In countries with tropical influenza seasonality, overall influenza activity remains low. In the Caribbean and Central America, an increase in the number of influenza B viruses was reported in July and August, particularly in Honduras, Jamaica, and Nicaragua, with influenza A viruses co-circulating in Guatemala and Panama. In tropical South America, influenza A viruses were most commonly reported. Influenza A (H3N2) viruses predominated in Brazil and Colombia, whereas influenza B viruses were more frequently reported in Ecuador. In Peru, influenza A (H3N2) and pH1N1 viruses cocirculated, but influenza B viruses also were identified.

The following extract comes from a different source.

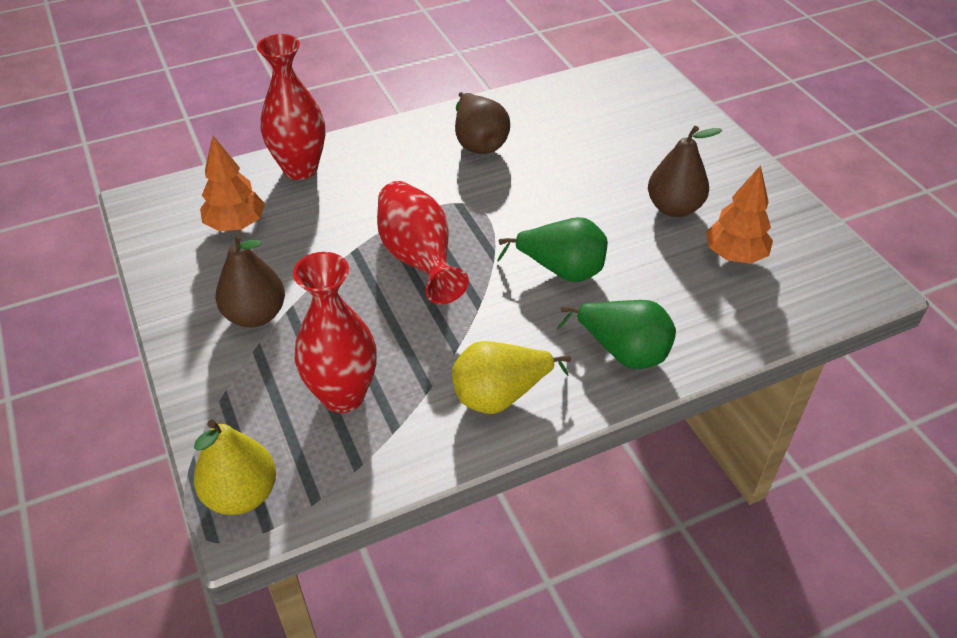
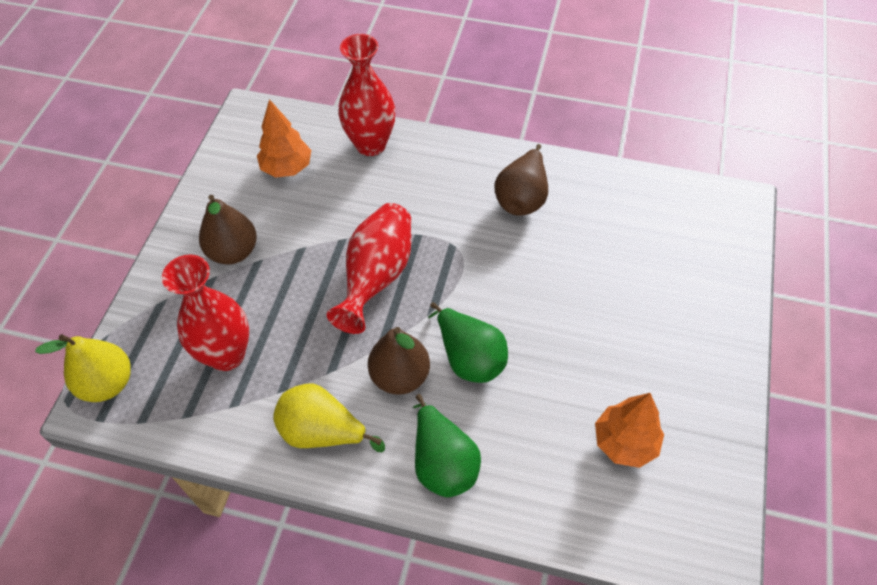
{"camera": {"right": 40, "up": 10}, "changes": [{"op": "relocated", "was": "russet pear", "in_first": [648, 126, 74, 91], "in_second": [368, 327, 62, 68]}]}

In South Asia and Southeast Asia, a decrease in influenza activity is observed during August and September, and influenza A (H3N2) predominated in Cambodia, India, China, and Vietnam, with smaller numbers of influenza B viruses reported. In Thailand, influenza B viruses is frequently reported in July and August, but influenza A (H3N2) and pH1N1 viruses are also identified.
Seasonal Influenza Treatments are Strain Specific
There are two classes of antiviral drugs are available for the treatment and prevention of influenza:
- The neuraminidase inhibitors, zanamivir and oseltamivir, which are active against both influenza A and B.

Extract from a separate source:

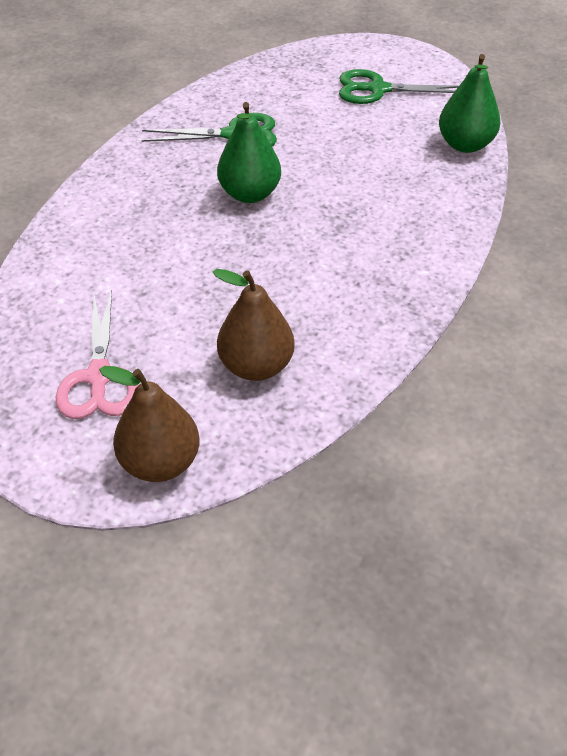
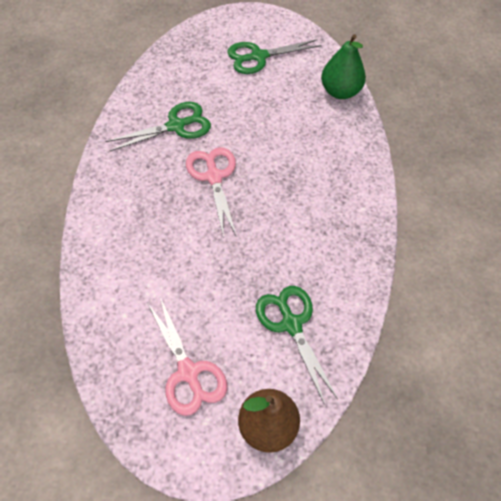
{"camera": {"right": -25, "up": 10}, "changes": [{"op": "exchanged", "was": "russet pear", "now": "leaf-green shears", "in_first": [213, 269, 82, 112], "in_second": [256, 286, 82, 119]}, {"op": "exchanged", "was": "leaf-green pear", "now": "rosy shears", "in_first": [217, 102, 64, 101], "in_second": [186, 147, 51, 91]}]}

Seasonal Influenza Treatments and the Risk of Influenza-Resistant Strains
However, instances of antiviral drug resistance among influenza viruses have been reported, and in 2007, oseltamivir (Tamiflu)-resistant strains were first observed. The vast majority of neuraminidase inhibitor resistance affects oseltamivir. The H274Y mutation, which results in oseltamivir resistance, emerged in 2007 and became widespread among H1N1 viruses during the 2008 to 2009 influenza season. Neuraminidase inhibitors interrupt the release of progeny influenza virus from infected host cells, which in turn, prevents viral shedding. Before 2007, oseltamivir resistance was rare in ambulatory care settings and emerged during treatment in 1 to 5 percent of cases in clinical trials. However, in late 2007, resistant isolates emerged in Europe. During the 2007 to 2008 influenza season, the average prevalence of resistance to oseltamivir in H1N1 isolates from Europe was 20 percent, with the highest rate (67 percent) reported in Norway. None of the patients included in the initial reports of oseltamivir-resistant influenza had been taking oseltamivir, suggesting that resistant virus can be transmitted between individuals. Lower rates of oseltamivir-resistant H1N1 influenza A virus were found in other regions (26 percent in Canada, 11 percent in the United States, 3 percent in Japan) between the last quarter of 2007 and June 2008. However, rates of resistance will continue to increase, demanding newer forms of therapeutic intervention. For instance, between October 2008 and January 2009, 185 of 190 H1N1 influenza A virus isolates (97 percent) tested from 30 states in the United States were resistant to oseltamivir. All isolates were susceptible to zanamivir, amantadine, and rimantadine. High rates of oseltamivir resistance were also observed among H1N1 influenza isolates in many other regions, including South Africa (100 percent), Australia (93 percent), and the Philippines (91 percent) during the 2008 to 2009 influenza season.